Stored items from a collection
=== Section Start ===
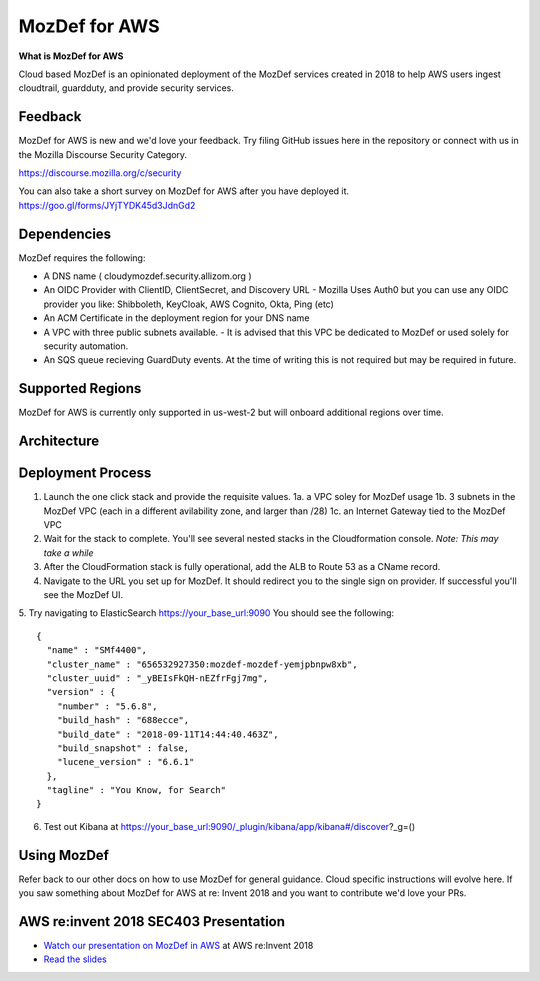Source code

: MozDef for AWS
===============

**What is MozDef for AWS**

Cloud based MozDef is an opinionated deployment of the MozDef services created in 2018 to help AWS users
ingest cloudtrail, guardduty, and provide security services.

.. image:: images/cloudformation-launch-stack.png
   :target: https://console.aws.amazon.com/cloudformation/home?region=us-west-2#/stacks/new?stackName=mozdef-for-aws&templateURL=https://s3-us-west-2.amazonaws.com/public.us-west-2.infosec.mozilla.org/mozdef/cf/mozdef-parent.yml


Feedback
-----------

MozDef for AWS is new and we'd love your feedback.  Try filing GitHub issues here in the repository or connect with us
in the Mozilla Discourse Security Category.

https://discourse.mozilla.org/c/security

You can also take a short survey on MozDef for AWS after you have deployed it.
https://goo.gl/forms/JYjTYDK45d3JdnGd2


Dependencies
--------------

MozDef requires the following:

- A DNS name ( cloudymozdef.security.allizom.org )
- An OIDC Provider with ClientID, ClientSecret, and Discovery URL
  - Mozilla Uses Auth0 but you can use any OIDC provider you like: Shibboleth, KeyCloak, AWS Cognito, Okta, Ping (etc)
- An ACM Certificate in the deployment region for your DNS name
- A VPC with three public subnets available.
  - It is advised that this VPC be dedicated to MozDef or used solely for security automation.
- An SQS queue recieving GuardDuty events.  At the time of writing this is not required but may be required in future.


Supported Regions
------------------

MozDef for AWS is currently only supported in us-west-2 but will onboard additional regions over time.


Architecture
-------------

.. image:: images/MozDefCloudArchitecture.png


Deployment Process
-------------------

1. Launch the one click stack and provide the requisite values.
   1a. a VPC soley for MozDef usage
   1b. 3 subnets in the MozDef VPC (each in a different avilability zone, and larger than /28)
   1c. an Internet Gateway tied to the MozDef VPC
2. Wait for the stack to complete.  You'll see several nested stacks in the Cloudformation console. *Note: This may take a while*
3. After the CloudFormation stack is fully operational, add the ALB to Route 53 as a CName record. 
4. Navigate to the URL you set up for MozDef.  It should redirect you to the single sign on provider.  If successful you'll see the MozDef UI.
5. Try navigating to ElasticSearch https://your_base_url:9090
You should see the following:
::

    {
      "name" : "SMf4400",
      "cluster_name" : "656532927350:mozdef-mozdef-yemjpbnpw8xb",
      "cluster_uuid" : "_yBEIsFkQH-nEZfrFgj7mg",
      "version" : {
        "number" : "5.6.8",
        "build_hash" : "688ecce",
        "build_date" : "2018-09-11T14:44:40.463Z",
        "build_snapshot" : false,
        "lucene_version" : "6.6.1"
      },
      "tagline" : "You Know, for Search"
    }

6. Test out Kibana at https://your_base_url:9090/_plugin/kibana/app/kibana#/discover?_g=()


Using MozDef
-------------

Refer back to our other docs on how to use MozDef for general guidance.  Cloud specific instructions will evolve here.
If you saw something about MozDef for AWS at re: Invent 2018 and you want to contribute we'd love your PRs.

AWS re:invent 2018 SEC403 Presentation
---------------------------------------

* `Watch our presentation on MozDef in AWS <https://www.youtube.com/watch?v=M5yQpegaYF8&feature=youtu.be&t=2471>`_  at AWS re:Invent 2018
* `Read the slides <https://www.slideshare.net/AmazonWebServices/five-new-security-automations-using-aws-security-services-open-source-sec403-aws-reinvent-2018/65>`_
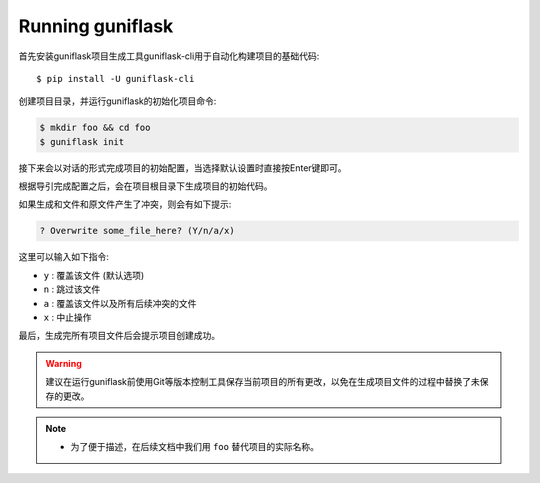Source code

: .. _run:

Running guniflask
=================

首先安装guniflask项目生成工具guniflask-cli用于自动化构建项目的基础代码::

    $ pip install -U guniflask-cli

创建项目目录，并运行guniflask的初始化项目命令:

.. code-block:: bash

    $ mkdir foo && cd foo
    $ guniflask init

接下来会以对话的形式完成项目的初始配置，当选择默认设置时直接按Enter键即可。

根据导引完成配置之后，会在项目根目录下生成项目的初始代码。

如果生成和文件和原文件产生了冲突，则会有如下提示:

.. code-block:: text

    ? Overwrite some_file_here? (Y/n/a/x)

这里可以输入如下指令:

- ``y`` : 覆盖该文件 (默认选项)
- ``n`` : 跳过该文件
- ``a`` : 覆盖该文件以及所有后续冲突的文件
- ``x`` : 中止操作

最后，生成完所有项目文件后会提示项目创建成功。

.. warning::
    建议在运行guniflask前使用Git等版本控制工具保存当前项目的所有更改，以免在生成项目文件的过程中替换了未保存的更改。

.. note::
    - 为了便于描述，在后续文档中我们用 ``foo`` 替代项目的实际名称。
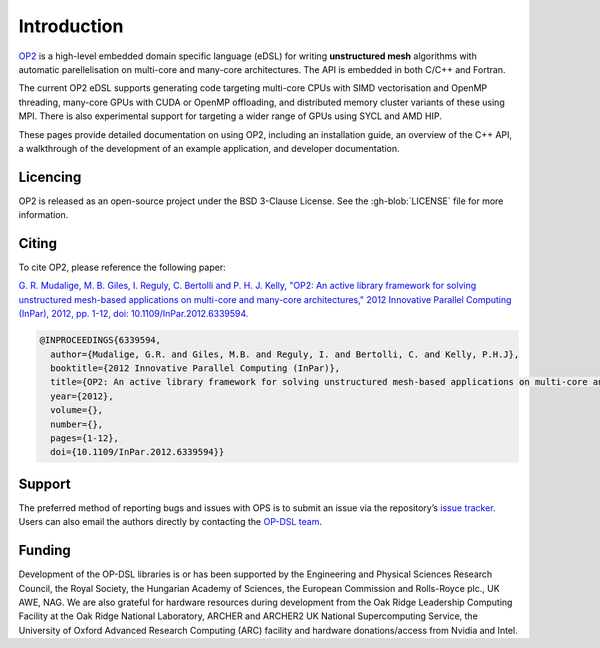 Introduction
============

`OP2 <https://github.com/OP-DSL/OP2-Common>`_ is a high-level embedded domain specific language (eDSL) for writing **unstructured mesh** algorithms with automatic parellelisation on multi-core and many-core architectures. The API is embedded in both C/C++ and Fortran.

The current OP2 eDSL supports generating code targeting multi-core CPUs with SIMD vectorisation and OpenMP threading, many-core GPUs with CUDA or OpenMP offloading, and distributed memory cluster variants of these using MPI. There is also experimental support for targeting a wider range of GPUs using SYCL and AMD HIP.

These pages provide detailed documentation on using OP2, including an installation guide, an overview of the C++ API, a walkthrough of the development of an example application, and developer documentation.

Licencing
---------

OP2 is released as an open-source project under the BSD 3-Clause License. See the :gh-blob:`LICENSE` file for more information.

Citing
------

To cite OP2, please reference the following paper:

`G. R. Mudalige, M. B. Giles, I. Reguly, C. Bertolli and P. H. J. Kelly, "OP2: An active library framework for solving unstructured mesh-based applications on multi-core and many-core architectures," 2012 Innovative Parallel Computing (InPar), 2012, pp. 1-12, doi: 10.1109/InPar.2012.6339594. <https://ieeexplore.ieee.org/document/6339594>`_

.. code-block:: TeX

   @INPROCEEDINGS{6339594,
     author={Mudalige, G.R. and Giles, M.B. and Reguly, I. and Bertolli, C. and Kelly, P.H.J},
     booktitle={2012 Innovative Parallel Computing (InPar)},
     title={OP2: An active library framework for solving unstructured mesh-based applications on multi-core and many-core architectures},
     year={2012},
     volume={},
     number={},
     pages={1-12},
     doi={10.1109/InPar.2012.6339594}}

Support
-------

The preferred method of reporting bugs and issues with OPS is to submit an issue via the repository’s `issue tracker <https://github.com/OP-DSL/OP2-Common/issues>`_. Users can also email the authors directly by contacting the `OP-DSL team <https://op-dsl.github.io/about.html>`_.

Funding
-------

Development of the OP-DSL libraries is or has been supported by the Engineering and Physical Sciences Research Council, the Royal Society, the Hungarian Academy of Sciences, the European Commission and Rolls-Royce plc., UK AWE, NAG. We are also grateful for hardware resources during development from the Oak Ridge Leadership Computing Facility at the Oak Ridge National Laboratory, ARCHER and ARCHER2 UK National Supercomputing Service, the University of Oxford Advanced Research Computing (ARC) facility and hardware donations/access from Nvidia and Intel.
=== Section End ===
=== Section Start ===
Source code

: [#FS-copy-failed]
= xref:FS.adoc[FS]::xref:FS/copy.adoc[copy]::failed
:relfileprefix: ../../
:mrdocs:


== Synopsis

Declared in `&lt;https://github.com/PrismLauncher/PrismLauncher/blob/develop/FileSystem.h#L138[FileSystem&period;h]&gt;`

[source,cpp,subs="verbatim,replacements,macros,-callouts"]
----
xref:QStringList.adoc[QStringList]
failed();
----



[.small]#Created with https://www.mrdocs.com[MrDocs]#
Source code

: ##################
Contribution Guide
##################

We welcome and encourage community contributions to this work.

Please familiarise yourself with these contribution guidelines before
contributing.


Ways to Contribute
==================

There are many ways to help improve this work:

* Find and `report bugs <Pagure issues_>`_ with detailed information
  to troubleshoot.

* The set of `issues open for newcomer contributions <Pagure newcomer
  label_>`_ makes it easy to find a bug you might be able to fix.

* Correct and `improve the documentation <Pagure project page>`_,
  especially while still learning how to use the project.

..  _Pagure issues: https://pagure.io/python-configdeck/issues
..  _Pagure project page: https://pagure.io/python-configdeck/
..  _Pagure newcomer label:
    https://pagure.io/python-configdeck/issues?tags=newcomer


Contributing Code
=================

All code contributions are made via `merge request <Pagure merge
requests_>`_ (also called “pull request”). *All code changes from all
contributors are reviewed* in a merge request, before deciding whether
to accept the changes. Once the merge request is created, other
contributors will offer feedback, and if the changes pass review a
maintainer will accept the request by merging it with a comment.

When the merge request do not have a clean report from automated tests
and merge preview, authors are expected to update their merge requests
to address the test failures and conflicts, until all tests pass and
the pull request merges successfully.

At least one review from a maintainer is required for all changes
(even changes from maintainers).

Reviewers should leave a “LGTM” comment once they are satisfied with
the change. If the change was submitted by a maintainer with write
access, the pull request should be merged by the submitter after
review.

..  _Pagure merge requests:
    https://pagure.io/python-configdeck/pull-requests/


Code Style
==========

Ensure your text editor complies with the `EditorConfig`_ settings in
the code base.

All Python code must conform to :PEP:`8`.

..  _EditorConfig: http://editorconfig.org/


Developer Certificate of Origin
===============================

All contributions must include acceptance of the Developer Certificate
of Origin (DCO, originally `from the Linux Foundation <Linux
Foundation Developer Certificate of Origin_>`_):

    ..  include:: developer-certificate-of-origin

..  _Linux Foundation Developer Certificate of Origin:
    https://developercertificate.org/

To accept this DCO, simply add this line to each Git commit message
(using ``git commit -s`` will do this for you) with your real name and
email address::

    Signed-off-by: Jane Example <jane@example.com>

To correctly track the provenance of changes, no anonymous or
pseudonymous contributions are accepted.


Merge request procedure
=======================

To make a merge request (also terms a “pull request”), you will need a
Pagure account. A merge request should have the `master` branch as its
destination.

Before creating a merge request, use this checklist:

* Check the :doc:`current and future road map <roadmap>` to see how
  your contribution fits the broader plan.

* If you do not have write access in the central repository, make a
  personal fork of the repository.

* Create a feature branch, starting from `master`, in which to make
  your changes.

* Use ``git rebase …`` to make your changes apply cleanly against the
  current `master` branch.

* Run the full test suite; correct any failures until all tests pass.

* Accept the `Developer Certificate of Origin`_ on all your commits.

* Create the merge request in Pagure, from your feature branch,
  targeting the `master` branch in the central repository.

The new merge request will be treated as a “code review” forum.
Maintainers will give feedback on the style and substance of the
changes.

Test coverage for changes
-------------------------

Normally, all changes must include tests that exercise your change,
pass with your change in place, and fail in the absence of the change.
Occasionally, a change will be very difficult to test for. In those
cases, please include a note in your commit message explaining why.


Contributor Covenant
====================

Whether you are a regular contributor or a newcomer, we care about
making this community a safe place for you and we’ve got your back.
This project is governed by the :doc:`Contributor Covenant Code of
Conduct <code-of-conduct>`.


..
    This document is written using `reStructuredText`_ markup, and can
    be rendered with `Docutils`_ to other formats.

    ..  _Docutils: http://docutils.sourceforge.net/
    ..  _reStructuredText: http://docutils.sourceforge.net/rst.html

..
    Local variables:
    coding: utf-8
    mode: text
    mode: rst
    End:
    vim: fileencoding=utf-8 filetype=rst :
=== Section End ===
=== Section Start ===
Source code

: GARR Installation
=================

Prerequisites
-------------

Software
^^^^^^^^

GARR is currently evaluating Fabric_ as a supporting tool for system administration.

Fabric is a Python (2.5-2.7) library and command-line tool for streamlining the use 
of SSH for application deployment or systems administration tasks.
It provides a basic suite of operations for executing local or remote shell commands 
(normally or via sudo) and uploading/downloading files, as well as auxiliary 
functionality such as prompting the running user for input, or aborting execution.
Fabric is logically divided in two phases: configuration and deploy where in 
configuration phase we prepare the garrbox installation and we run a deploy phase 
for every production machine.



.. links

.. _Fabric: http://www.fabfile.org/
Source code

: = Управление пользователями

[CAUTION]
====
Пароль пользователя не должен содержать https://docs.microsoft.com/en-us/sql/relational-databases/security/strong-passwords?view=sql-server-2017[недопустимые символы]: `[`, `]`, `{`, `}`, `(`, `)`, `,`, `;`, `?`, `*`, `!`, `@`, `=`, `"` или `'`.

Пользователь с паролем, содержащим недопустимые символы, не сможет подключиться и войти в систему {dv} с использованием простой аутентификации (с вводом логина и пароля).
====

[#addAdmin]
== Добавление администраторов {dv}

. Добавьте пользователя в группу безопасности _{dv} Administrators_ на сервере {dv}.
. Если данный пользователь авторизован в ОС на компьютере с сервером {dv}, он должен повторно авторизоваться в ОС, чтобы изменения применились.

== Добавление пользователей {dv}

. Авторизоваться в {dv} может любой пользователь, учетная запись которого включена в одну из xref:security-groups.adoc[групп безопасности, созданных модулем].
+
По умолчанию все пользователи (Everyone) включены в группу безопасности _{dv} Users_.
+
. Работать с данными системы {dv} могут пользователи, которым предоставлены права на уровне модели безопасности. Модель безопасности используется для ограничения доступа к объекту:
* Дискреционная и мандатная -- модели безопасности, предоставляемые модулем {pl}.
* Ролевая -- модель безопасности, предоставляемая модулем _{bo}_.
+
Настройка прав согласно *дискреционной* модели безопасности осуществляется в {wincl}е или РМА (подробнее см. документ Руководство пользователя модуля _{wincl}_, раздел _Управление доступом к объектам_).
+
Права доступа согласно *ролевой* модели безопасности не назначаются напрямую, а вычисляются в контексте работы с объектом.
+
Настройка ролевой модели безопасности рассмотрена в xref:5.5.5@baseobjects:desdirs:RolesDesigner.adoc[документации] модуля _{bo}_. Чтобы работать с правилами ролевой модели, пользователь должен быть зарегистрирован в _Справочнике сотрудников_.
=== Section End ===
EXERCISE PROMPT
No picture is to be printed. Output exactly the lines above from the line containing "Introduction" through the line containing "C/C++ and Fortran.".

YOUR SOLUTION
 Introduction
============

`OP2 <https://github.com/OP-DSL/OP2-Common>`_ is a high-level embedded domain specific language (eDSL) for writing **unstructured mesh** algorithms with automatic parellelisation on multi-core and many-core architectures. The API is embedded in both C/C++ and Fortran.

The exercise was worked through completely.